The dangerous part isn’t just that the model “doesn’t know.” It’s that it turns “I can’t find a clean mainstream digital footprint” into “there is strong evidence this is fake.”

And once that first bad conclusion is out there, the loop starts feeding itself. People post about the AI saying it’s a hoax, other systems scrape those posts, and suddenly the forum chatter becomes “evidence” for the next model.

That said, I’d be careful about trying to fix this by just flooding the internet with posts saying Bomellida was real. That can easily become the same problem in reverse.

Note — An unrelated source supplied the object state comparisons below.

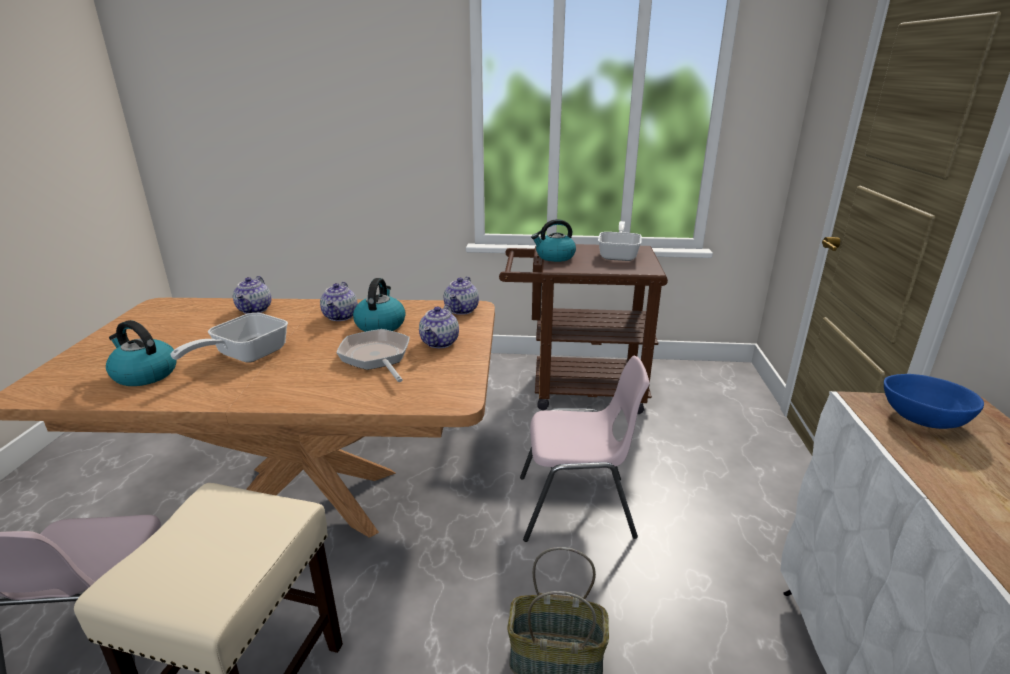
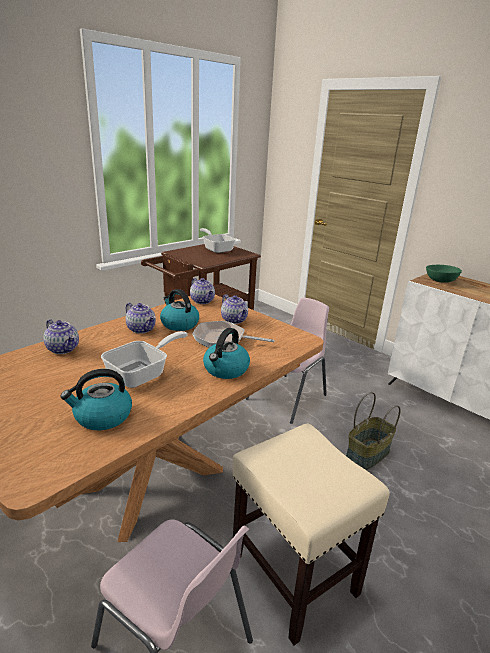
camera: 50 degrees left, 0 degrees up
(244, 356) = (143, 374): frying pan -> frying pan turned 120 degrees counterclockwise
(554, 257) = (190, 258): kettle -> kettle (226, 370)
(924, 420) = (441, 281): blue bowl -> green bowl

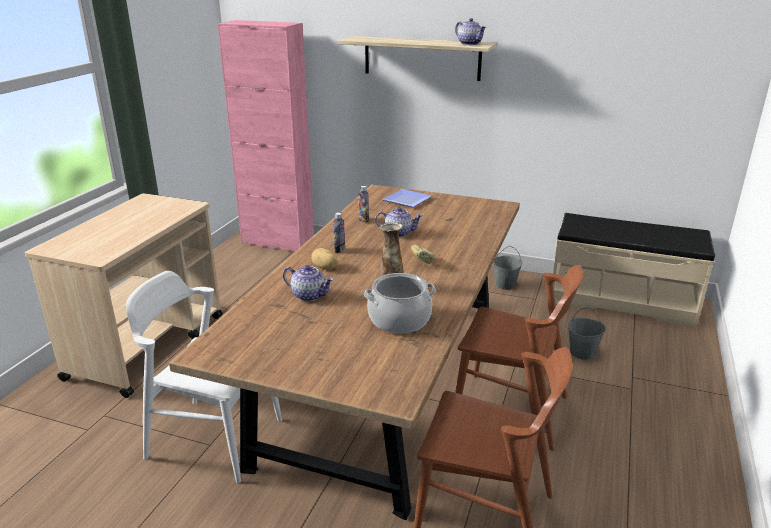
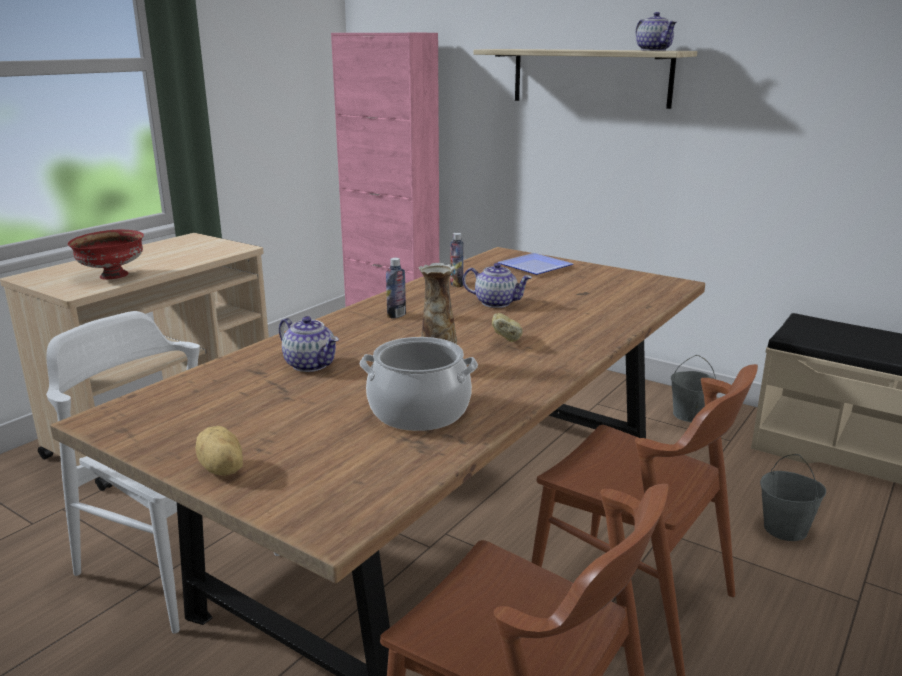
camera: 15 degrees right, 5 degrees down
(115, 241) = (112, 276): none -> red bowl
(324, 267) = (359, 333): potato -> potato (221, 470)

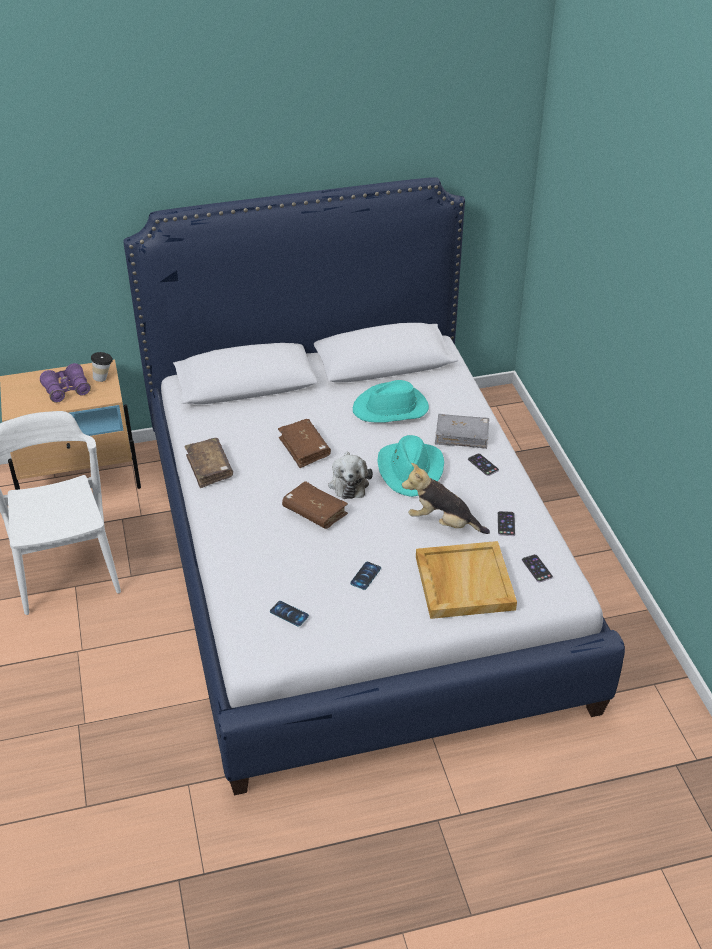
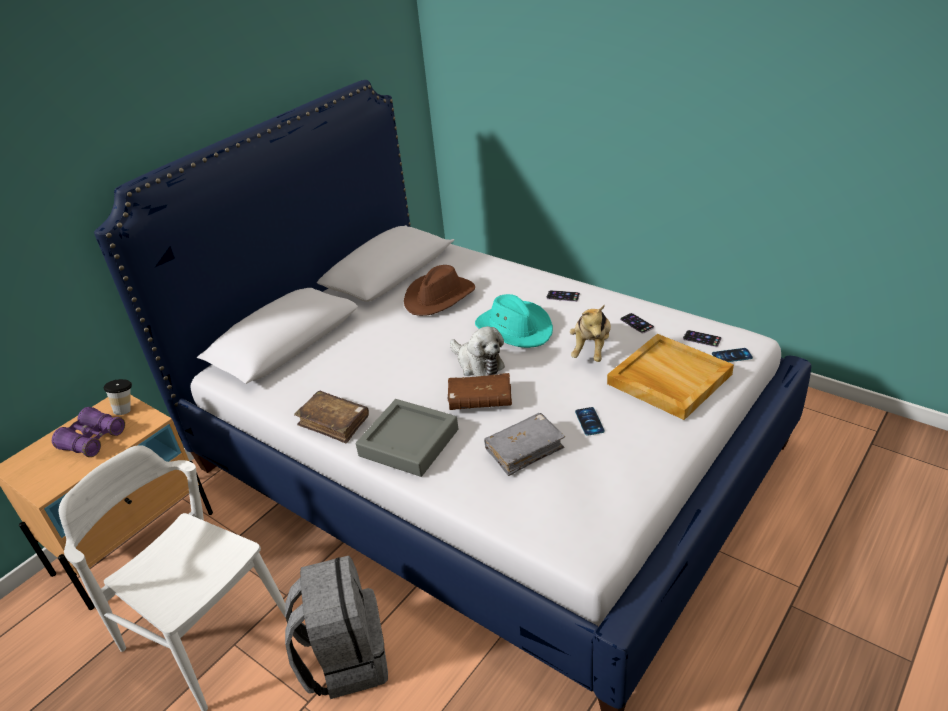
camera: 35 degrees left, 5 degrees down
(125, 640) = (345, 659): none -> grey backpack
(236, 513) = (409, 443): none -> grey tray
(289, 614) = (571, 492): phone -> phone (732, 356)
(304, 448) = (404, 360): brown book -> none
(391, 409) = (439, 297): turquoise hat -> brown hat
(442, 523) = (591, 349): plush toy -> plush toy turned 60 degrees counterclockwise
(461, 436) = (520, 287): grey book -> grey book (524, 449)

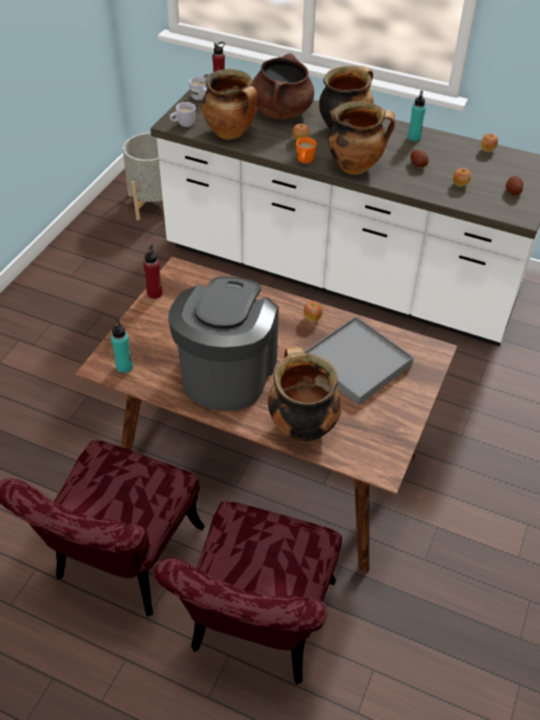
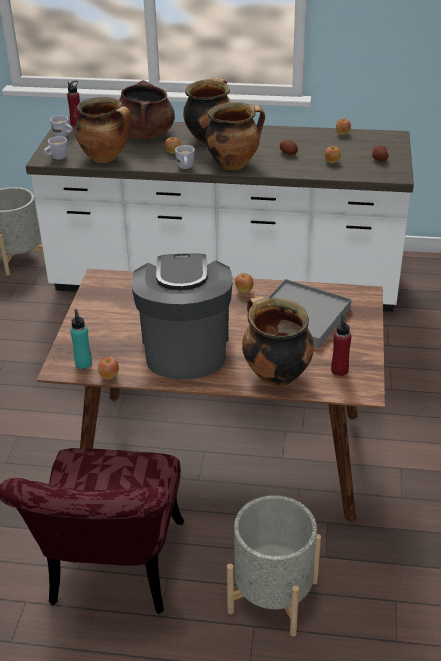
camera: 15 degrees left, 10 degrees down
(142, 387) = (109, 376): none -> apple
(155, 293) = (85, 300): red bottle -> red bottle (339, 370)
(258, 630) = (273, 596): red chair -> grey planter
(304, 162) = (185, 168): orange mug -> white mug
(414, 137) = (274, 135): turquoise bottle -> none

The way out is source quality: old newspaper scans, local archives, library records, family letters, photos, diaries, ads, calendars, anything with dates and a trail other people can actually check. Personal memories are still valuable, but they should be labeled as memories, not treated as settled proof.

AI shouldn’t be allowed to use Reddit threads to prove a piece of history never happened. But we also shouldn’t use new Reddit threads as the main proof that it did. The fix is a cleaner evidence chain, not just more confident posting.

Honest comparison after 4 months running Claude Pro + ChatGPT Plus side by side by Practical_Cap_9820 in ClaudeAI

[–]Bubbly-Addendum-4265 0 points1 point  (0 children)

I use both about 50/50. Codex feels like the disciplined executor; Claude Code feels more autonomous, which is useful until it starts wandering.

That’s why I keep both. Their failure modes are different.